Due connazionali su novemila irregolari arrestati negli Usa. Uno dei quali già in viaggio per l'Italia, l'altro in attesa di venir rispedito a casa. La notizia, volendo chiamarla tale, era tutta qua. Ma per molte ore il caso di quei due concittadini è servito ad alimentare il consueto gossip di politici e media nostrani sempre pronti ad attaccare il governo, accusarlo di sudditanza nei confronti dell'America di Donald Trump e d'indifferenza rispetto ai drammi dei nostri connazionali.
Ma partiamo dal contesto, ovvero dalle informazioni, inizialmente assai confuse, riguardo alla presenza di almeno 800 cittadini europei fra i 9mila «irregolari» fatti arrestare dall'amministrazione Trump e pronti a venir deportati a Guantanamo, in territorio cubano, prima di venir rispediti nei paesi d'origine. A far temere che fra quegli 800 europei vi siano molti italiani contribuisce un'informativa, a dir il vero parecchio confusa, arrivata nelle prime ore di ieri sulle scrivanie di Palazzo Chigi e della Farnesina. «Secondo prime frammentarie notizie - scrive la nota esaminata da Il Giornale - sarebbero attinti dal provvedimento anche 800 cittadini di provenienza europea (tra i quali britannici, francesi, irlandesi, olandesi) inclusi italiani. Immediati riscontri effettuati presso il Department of State (DoS) non consentivano di ottenere indicazioni nel merito». E ad alimentare l'allarme concorre il passo in cui si citano «discordanti versioni» sul destino degli europei. «Secondo una prima versione verrebbero indistintamente trasferiti a Guantanamo Bay tutti i fermati. Altre indicazioni - spiega la nota - segnalerebbero un trattamento differente per gli stranieri europei e di paesi alleati degli Usa che assumano atteggiamenti collaborativi».
L'imprecisione della nota - basata probabilmente sulla frettolosa rimasticatura dell'articolo del Washington Post che per primo, ieri, fa luce sulla vicenda - concorre a generare ulteriori allarme. Anche perché la notizia, subito tracimata dai palazzi governativi alle agenzie di stampa, fa supporre l'imminente deportazione di numerosi italiani nello stesso centro di detenzione in cui venivano reclusi - senza alcun rispetto per i più elementari diritti umani - i terroristi di Al Qaida. Ma si tratta di una congettura decisamente errata.
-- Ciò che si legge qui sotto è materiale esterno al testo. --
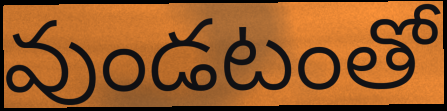
వుండటంతో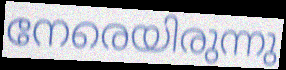
നേരെയിരുന്നുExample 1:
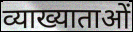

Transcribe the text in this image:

व्याख्याताओं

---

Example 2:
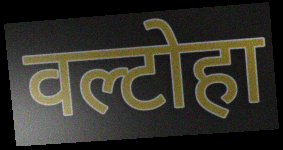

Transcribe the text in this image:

वल्टोहा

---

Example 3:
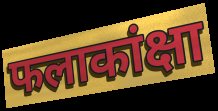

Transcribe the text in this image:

फलाकांक्षा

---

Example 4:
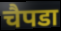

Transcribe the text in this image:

चैपडा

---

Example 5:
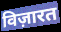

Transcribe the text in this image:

विज़ारतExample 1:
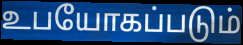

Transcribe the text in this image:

உபயோகப்படும்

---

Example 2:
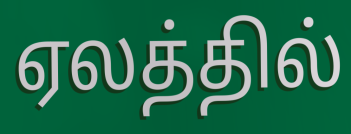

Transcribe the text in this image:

ஏலத்தில்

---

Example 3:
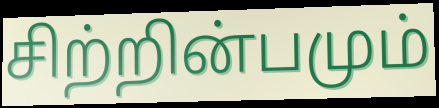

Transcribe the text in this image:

சிற்றின்பமும்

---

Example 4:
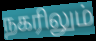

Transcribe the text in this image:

நகரிலும்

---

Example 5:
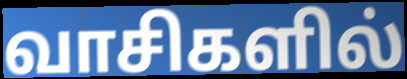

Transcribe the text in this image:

வாசிகளில்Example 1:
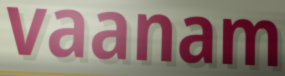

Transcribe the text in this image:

vaanam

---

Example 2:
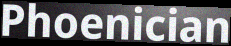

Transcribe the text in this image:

Phoenician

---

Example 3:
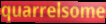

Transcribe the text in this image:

quarrelsome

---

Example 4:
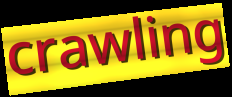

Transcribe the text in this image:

crawling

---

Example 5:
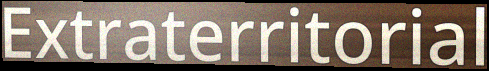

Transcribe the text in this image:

ExtraterritorialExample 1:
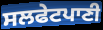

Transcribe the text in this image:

ਸਲਫੇਟਪਾਣੀ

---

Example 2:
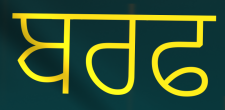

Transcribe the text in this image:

ਬਰਫ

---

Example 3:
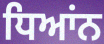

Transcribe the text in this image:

ਧਿਆਂਨ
Il centro di detenzione per terroristi - pur trovandosi all'interno della stessa base navale di Guantanamo non ha nulla da spartire con il «Migrants Operations Center» dove in passato sono stati già detenuti i cubani giunti via mare. In quel centro, assimilabile ai nostri Cpr, vengono internati, in attesa di esaminare il loro status, i migranti che si oppongono al rimpatrio o vengono rifiutati dai paesi d'origine. Dunque nulla che riguardi i cittadini italiani. Anche perché Roma nel frattempo ha già comunicato, per bocca dello stesso ministro degli esteri Antonio Tajani, di esser pronta a riprendersi tutti gli italiani. «L'Italia è disposta a riprendere gli irregolari nel pieno rispetto dei loro diritti. Non vi è possibilità che gli italiani siano trasferiti a Guantanamo, non c'è da allarmarsi. Siamo disponibili a rimpatriare gli irregolari» - conferma il nostro ministro degli Esteri. E così - mentre in Italia ancora ci si strappa le vesti - negli Usa il caso dei due nostri connazionali appare già concluso con il rimpatrio del primo e l'imminente espulsione del secondo. Il Dipartimento della Sicurezza interna (Dhs), rispondendo a una richiesta di chiarimenti di LaPresse, chiarisce nel dettaglio: «Nessun cittadino italiano residente illegalmente negli Stati Uniti verrà trasferito a Guantanamo prima del rimpatrio in Italia. Questa storia è una fake news. Non accadrà».
L'eventuale deportazione di altri italiani e le condizioni per il loro ritorno in patria verranno discusse, invece, quest'oggi nel corso di una telefonata già fissata tra il ministro Tajani e il segretario di Stato Marco Rubio.